Before getting into the review, I wanna say from the getgo that I thought this week's episode further demonstrates a theory I've had for the past few years: that the Doctor is an unconscious agent of God. Last year's "The Doctor's Wife" might have supported that notion, but I mean, c'mon: how is it that the TARDIS is always landing in a time and place that the Doctor is needed? How else... unless there is a Higher Power guiding the Doctor, whether he is aware of it or not?


In spite of the beautiful special effects work (along with the reunion of Harry Potter alums Mark Williams and David Bradley, each of whom turned in fine work) I found last week's "Dinosaurs on a Spaceship" to be somewhat lacking. Maybe that's because it came on the heels of this season's Doctor Who premiere "Asylum of the Daleks", which was a hard episode for any chapter to follow.

But I was thoroughly pleased with this week's episode, "A Town Called Mercy"...

It's 1870, somewhere in the American west. In the years following the Civil War, the town of Mercy welcomes any and all who are looking for a second chance from their past. Including those who may not be from Earth at all. But the quality of Mercy is threatened: a cyborg gunslinger stalks the outskirts of town. Anyone passing (or who gets exiled) beyond the wooden plank-defined border finds himself prey for a high-tech kill.
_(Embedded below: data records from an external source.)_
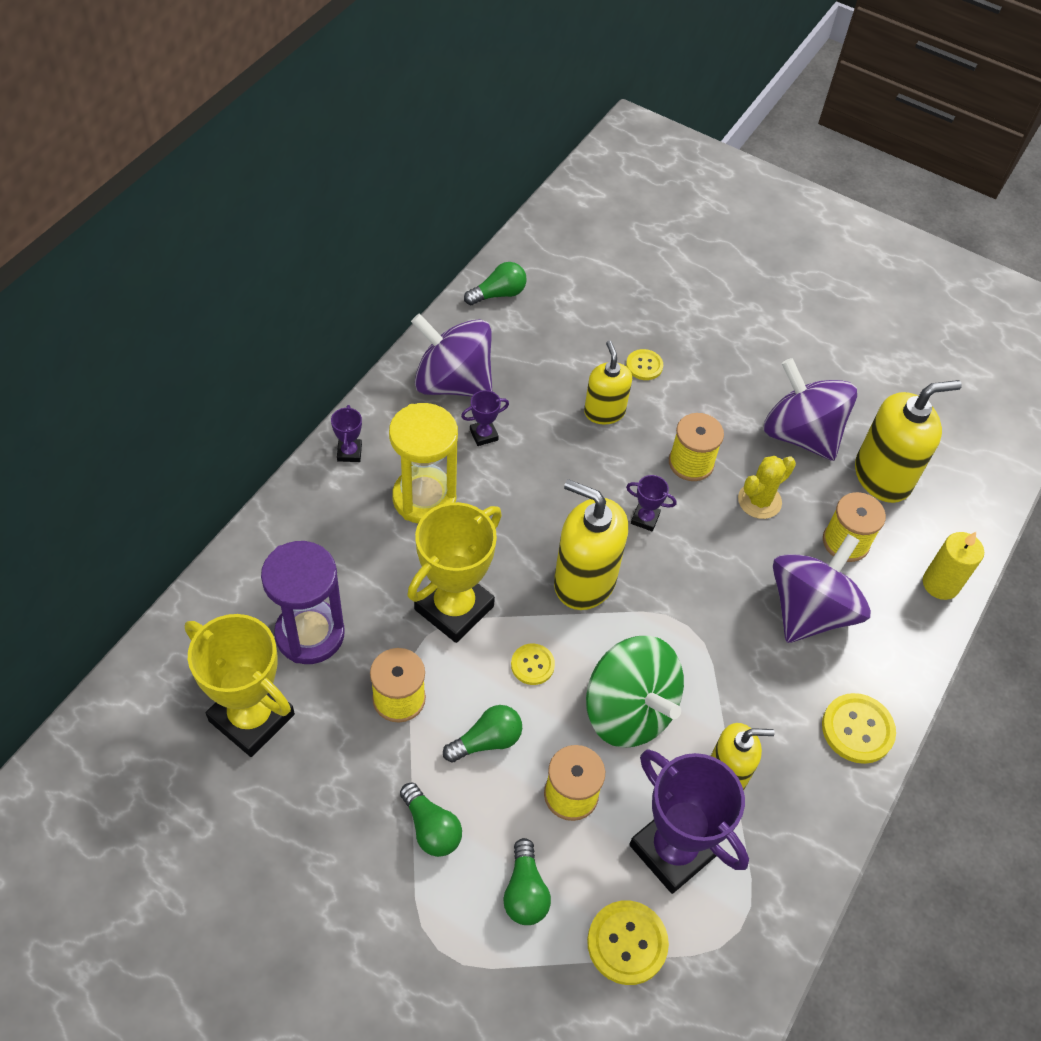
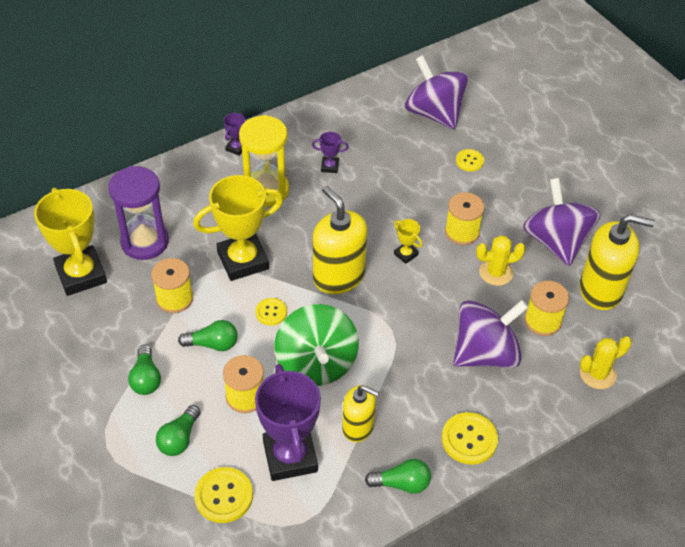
camera: 30 degrees right, 5 degrees down
purple spinning top [411,313,492,397] -> purple spinning top moved to [405,55,468,129]
green light bulb [464,262,527,305] -> green light bulb moved to [365,459,431,494]
yellow soap dispenser [584,341,632,425] -> none
purple trophy [626,475,676,531] -> yellow trophy [394,219,422,264]
yellow candle [923,532,984,600] -> yellow cactus [580,336,632,389]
Of course, the Doctor (with Amy and Rory in tow) finds himself in the midst of it all.

I've always thought that the best Doctor Who stories were those which examined and tested the Doctor's morality and ethics. "A Town Called Mercy" is one of those stories. Some might even be reminded of "Genesis of the Daleks", which had Tom Baker's Doctor weighing whether he had the right to commit genocide on the Dalek race before it had a chance to become a threat.

"A Town Called Mercy" is a far smaller, more intimate setting, but just as powerful nonetheless. The strength of Matt Smith's performance as the Doctor has consistently been when he's compelled toward the last Time Lord's darker, more guilt-ridden nature, and we see that in spades here. Indeed, the scenes of the Doctor wielding an honest-to-goodness pistol are sincerely striking. Disturbing, even.

Look for Farscape's Ben Browder as Isaac, the sheriff of Mercy. And Murray Gold composes a score that truly recollects the westerns of decades gone by. All in all, a very satisfying episode.

"A Town Called Mercy" gets 3 and 1/2 Sonic Screwdrivers. And dang nearly 4.